Quelques explications ?
Le FPR a toujours utilisé la carte de la défense des Tutsi pour arriver à ses fins politiques mais pas du tout pour le bonheur de ces derniers. Quand il a envahi le pays le 01/10/1990, il a crié haut et fort qu’il venait libérer les Tutsi de l’intérieur et en même temps ramener ceux de l’extérieur dans le pays de leurs ancêtres. On découvrira tout au long de la guerre qu’il n’était intéressé que par la conquête du pouvoir politique par les armes quel que soit le prix à payer par les Tutsi. Quand il a mené l’assaut final d’avril à juillet 1994, le FPR proclamera qu’il était en train d’arrêter le génocide. Après la conquête du pouvoir, il va utiliser ce génocide à des fins politiques sans se soucier des éventuelles victimes. Le régime qu’il installe va emprisonner pour génocide des personnes qui ne l’arrangent pas, au moment où d’autres dont on a toutes les raisons de penser qu’elles auraient pu planifier ou commettre le génocide sont associées au pouvoir. Exemple : RucaguBoniface, ancien membre du Comité du MRND, Gatsinzi Marcel, ancien Chef d’Etat major des FAR, Rwarakabije Paul, ancien commandant des FDLR, etc.
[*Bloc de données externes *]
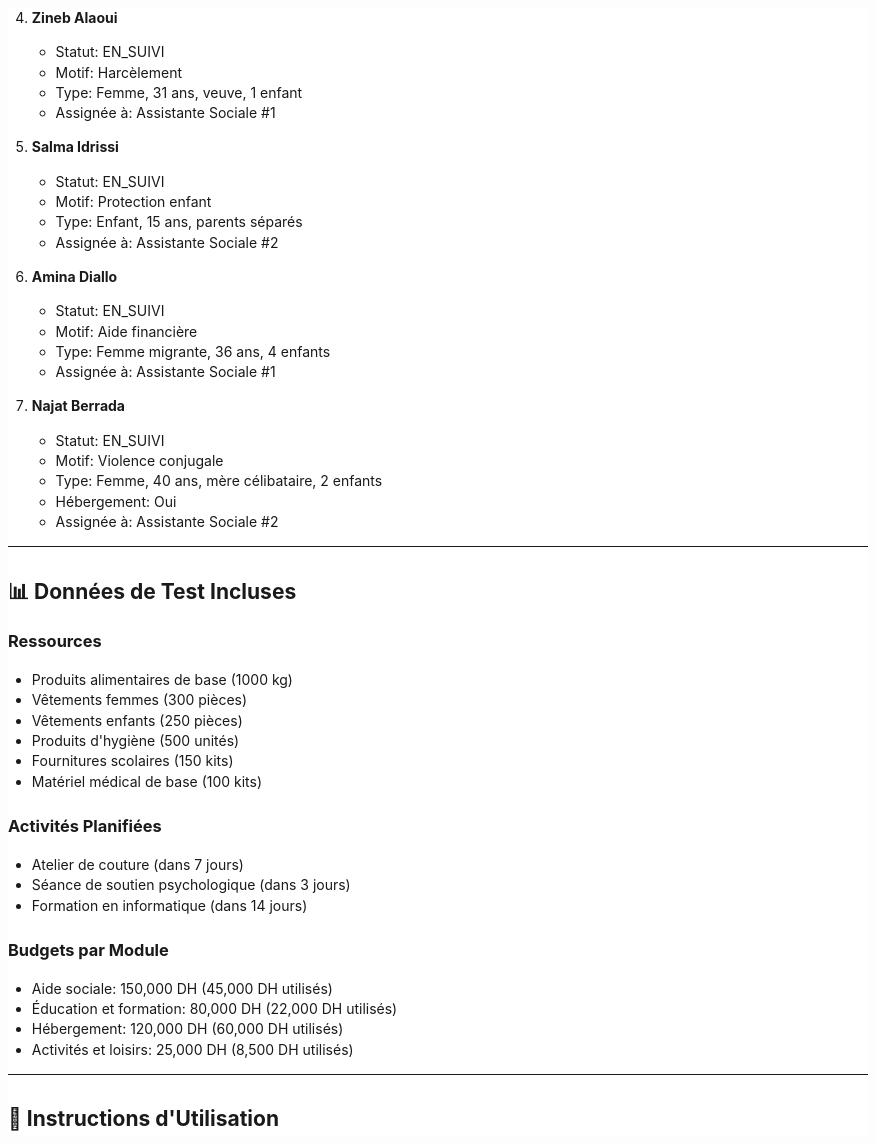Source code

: 4. **Zineb Alaoui**
   - Statut: EN_SUIVI
   - Motif: Harcèlement
   - Type: Femme, 31 ans, veuve, 1 enfant
   - Assignée à: Assistante Sociale #1

5. **Salma Idrissi**
   - Statut: EN_SUIVI
   - Motif: Protection enfant
   - Type: Enfant, 15 ans, parents séparés
   - Assignée à: Assistante Sociale #2

6. **Amina Diallo**
   - Statut: EN_SUIVI
   - Motif: Aide financière
   - Type: Femme migrante, 36 ans, 4 enfants
   - Assignée à: Assistante Sociale #1

7. **Najat Berrada**
   - Statut: EN_SUIVI
   - Motif: Violence conjugale
   - Type: Femme, 40 ans, mère célibataire, 2 enfants
   - Hébergement: Oui
   - Assignée à: Assistante Sociale #2

---

## 📊 Données de Test Incluses

### Ressources
- Produits alimentaires de base (1000 kg)
- Vêtements femmes (300 pièces)
- Vêtements enfants (250 pièces)
- Produits d'hygiène (500 unités)
- Fournitures scolaires (150 kits)
- Matériel médical de base (100 kits)

### Activités Planifiées
- Atelier de couture (dans 7 jours)
- Séance de soutien psychologique (dans 3 jours)
- Formation en informatique (dans 14 jours)

### Budgets par Module
- Aide sociale: 150,000 DH (45,000 DH utilisés)
- Éducation et formation: 80,000 DH (22,000 DH utilisés)
- Hébergement: 120,000 DH (60,000 DH utilisés)
- Activités et loisirs: 25,000 DH (8,500 DH utilisés)

---

## 🚀 Instructions d'Utilisation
La lettre des 23 personnes démontre qu’IBUKA officielle est devenue plus politique qu’une organisation qui défend les rescapés. IBUKA se mobilise seulement quand il faut soutenir la propagande du pouvoir. Ainsi, elle n’a pas hésité à manifester contre les acquittements prononcés par le TPIR malgré le ridicule que revêt ce geste. Par contre elle reste muette quand les Interahamwe sont massivement recrutés soit en RDC dans les FDLR soit en Belgique.
Disons en guise de conclusion que le FPR, en tant qu’organisation mafieuse, ne s’est jamais soucié du sort des rescapés. Seule la domination politique et économique étendue à toutes les couches du peuple rwandais l’intéresse.